**本文の抜粋**
══════

アンセルス
アスロック王国の元御用商人。
物流維持のため、西へ東へと奔走していた。
容姿は禿頭にして色黒の、なかなか個性的な外見をしている。
あまり、出す場面は無かったが、余裕のある時に、何らかの不備があると、その禿頭を自らペチン、と叩く。
どういう意図があるのかは謎なのだが、おそらくは音が好きなのだと思われる。
とりあえずは実は変な人である。
アスロック王国が4本目の魔塔出現により、物資の面で窮地になったことから、聖騎士セニアの支援により、物資を工面できたことがあった。
その結果、聖騎士セニアと通じていると王太子エヴァンズに決めつけられて、処断されかけたところを、幻術士アイシラに救われる。以後はこの恩義によりアイシラの御用商人となる。
なお、この支援自体は、単細胞な女聖騎士のセニアも、当時セニアを保護していた、燃やしたがりのクリフォード第2皇子も思いつくわけはない。あの2人はそんな配慮は出来ない、絶対に。
聖騎士セニアが「アスロック王国が大変なんです、どうしましょう?」からの。
クリフォード第2皇子が「燃やせばいいんだよ」

══════

**一覧の抜粋**
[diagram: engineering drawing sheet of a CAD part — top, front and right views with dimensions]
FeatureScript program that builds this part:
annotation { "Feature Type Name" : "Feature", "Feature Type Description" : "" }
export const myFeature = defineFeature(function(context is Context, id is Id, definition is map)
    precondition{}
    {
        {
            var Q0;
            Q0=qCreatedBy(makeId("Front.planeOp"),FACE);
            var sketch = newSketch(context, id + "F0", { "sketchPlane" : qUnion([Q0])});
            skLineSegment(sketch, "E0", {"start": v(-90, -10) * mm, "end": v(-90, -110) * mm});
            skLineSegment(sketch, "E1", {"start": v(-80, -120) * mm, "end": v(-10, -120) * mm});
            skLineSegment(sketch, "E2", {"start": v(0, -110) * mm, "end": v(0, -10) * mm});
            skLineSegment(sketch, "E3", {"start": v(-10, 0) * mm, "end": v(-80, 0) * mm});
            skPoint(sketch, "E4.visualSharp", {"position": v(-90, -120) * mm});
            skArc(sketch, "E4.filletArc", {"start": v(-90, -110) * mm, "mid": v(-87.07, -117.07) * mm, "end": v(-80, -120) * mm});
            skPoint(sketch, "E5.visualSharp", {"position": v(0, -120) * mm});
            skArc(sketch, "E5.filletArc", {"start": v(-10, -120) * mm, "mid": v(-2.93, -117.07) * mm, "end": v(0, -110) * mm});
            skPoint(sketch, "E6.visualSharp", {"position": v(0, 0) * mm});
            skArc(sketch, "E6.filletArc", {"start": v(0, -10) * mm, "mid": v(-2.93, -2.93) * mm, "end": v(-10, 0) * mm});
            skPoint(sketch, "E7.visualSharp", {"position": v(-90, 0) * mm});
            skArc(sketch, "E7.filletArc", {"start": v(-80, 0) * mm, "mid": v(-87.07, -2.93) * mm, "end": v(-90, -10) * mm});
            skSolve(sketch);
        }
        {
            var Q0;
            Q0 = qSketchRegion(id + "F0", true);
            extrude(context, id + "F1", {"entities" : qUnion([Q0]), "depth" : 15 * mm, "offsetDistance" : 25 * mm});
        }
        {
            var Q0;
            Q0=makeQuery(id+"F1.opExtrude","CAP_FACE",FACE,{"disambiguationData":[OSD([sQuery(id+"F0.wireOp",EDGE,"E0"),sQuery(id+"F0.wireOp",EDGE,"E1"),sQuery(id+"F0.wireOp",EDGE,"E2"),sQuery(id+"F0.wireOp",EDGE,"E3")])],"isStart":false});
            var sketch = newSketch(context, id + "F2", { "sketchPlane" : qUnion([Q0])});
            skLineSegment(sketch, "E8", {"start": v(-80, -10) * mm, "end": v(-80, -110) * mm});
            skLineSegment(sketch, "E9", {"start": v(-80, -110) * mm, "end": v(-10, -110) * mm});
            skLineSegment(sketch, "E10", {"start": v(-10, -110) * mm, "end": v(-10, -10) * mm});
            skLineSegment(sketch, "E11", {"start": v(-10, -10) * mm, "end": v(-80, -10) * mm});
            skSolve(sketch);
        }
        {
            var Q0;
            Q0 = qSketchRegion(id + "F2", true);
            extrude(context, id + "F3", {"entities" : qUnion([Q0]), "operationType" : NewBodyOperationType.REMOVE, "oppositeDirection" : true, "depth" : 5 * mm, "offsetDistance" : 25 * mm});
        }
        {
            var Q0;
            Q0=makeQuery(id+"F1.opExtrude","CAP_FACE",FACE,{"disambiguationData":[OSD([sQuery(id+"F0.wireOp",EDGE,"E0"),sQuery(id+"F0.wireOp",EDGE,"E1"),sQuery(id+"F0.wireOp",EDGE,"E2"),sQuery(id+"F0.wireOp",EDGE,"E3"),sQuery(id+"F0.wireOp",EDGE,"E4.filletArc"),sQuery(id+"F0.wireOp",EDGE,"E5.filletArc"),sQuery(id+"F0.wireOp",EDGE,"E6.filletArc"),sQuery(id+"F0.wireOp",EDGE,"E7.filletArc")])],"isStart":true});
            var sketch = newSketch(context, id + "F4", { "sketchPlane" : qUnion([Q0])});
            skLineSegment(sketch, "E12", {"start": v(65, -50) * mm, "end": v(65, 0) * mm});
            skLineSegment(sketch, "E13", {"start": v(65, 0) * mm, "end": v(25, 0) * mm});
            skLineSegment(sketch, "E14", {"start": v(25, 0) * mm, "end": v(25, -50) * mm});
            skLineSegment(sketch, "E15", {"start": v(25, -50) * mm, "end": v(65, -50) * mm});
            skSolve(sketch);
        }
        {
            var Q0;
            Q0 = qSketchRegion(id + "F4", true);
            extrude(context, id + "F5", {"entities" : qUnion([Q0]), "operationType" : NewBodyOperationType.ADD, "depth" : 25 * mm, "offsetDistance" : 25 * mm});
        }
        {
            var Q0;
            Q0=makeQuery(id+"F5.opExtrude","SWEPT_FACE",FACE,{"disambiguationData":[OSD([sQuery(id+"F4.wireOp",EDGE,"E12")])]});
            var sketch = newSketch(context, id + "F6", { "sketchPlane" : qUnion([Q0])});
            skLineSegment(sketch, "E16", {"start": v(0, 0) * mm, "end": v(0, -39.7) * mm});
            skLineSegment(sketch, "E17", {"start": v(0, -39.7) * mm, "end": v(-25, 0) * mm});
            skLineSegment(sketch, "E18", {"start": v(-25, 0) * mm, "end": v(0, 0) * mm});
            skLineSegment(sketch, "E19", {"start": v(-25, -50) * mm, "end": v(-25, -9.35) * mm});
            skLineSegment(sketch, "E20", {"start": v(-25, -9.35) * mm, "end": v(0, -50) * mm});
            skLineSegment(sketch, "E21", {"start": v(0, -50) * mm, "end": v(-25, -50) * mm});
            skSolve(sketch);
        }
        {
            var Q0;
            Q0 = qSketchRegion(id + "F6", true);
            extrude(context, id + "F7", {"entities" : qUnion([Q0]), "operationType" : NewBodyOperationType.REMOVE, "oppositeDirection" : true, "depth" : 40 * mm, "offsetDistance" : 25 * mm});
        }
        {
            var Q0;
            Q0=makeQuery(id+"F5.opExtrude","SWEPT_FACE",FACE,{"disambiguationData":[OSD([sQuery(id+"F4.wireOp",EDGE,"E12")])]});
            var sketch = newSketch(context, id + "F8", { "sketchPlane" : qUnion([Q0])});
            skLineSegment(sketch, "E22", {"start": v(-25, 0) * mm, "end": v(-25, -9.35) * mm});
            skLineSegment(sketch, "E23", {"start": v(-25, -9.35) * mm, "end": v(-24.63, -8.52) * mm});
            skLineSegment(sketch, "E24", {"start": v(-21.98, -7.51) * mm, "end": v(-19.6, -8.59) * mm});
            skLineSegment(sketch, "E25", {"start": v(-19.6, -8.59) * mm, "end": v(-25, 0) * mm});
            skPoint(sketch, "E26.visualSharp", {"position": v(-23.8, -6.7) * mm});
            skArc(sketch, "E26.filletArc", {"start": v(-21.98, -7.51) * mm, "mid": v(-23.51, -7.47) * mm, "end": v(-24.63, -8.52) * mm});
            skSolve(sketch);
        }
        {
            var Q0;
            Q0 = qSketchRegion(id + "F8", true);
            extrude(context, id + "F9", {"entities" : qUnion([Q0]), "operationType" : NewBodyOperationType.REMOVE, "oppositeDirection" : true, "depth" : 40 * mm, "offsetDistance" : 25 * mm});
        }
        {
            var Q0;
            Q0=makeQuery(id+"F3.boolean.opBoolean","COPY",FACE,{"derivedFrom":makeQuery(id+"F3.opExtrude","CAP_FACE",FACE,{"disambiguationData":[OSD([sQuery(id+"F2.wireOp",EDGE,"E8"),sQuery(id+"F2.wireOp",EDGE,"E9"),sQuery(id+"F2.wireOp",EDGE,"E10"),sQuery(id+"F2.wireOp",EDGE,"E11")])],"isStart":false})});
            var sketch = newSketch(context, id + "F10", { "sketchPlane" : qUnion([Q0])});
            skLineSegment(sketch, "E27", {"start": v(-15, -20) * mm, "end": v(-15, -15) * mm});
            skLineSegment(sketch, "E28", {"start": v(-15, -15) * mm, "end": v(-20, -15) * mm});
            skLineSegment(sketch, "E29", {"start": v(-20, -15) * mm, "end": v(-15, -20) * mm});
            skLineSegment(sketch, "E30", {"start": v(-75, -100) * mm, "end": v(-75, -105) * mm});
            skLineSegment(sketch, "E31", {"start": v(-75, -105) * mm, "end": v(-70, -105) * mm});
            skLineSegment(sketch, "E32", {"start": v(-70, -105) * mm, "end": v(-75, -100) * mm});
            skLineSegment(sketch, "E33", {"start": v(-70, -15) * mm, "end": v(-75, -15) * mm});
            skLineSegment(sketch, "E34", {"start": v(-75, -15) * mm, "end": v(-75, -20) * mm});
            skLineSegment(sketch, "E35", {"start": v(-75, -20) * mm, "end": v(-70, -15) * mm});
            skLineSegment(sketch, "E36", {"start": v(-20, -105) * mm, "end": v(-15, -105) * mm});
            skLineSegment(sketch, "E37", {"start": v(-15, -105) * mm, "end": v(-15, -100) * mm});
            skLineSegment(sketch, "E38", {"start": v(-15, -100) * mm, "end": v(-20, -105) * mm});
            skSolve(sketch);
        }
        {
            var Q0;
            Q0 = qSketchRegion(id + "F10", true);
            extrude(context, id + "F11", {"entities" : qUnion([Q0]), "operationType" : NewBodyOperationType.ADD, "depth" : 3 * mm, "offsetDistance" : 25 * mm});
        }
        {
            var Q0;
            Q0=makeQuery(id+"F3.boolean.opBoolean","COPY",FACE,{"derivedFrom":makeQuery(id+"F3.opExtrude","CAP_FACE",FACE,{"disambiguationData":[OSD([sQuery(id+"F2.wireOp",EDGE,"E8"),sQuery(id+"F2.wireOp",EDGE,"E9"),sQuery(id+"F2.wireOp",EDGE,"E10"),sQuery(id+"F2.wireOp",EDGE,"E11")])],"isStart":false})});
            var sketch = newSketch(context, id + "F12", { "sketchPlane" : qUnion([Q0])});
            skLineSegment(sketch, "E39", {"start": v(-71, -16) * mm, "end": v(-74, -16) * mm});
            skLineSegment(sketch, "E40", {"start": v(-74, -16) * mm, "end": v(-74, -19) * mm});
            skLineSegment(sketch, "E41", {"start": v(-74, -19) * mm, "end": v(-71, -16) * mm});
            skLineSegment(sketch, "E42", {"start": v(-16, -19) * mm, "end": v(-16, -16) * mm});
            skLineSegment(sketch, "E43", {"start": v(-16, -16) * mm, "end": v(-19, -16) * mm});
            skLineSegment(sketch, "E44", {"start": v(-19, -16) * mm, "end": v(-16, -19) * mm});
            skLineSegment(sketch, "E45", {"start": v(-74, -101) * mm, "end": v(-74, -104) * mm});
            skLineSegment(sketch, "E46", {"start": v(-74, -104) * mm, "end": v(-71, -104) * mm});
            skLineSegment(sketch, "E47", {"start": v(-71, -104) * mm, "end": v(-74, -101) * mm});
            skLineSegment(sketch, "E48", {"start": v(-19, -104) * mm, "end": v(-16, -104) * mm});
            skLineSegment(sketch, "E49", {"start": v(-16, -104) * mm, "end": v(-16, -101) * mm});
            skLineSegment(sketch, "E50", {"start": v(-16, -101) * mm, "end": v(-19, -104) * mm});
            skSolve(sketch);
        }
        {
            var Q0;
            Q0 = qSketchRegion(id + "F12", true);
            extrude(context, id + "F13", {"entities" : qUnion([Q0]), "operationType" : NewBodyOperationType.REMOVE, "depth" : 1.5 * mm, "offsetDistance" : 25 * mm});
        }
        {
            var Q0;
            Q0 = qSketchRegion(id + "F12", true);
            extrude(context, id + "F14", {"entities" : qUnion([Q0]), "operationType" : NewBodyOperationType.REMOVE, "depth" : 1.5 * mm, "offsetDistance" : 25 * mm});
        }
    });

══════

**課題の要件**
アンセルスの人物紹介を、最後に示された文のあとから書き継ぐこと。 一覧は使わなくてよい。

**課題への回答**
聖騎士セニアが「何をです?どういうことでしょう」
クリフォード第2皇子が「分かった。兄さんに相談してみよう」
などといったやり取りから、第1皇子シオンに相談した結果、出てきたアイディアである。
更に尚、この時はシオンとクリフォードは皇太子の座を巡って政争中である。この異母兄弟はなぜかクリフォードが困るとシオンに相談するし、シオンも相談されると助けるのである。ちょっと余人には理解出来ない、兄弟仲なのであった。
本編の最後にては、幻術士アイシラの最後を目撃し、ヒュドラドレイクの分体であるマクイーン公爵の本性をシェルダンに伝える重要な役割を果たした。そしてアイシラの遺族を国外へ逃がしている。
次の続編では(書く日がくれば)彼は場面設定上、再登場させざるを得ない。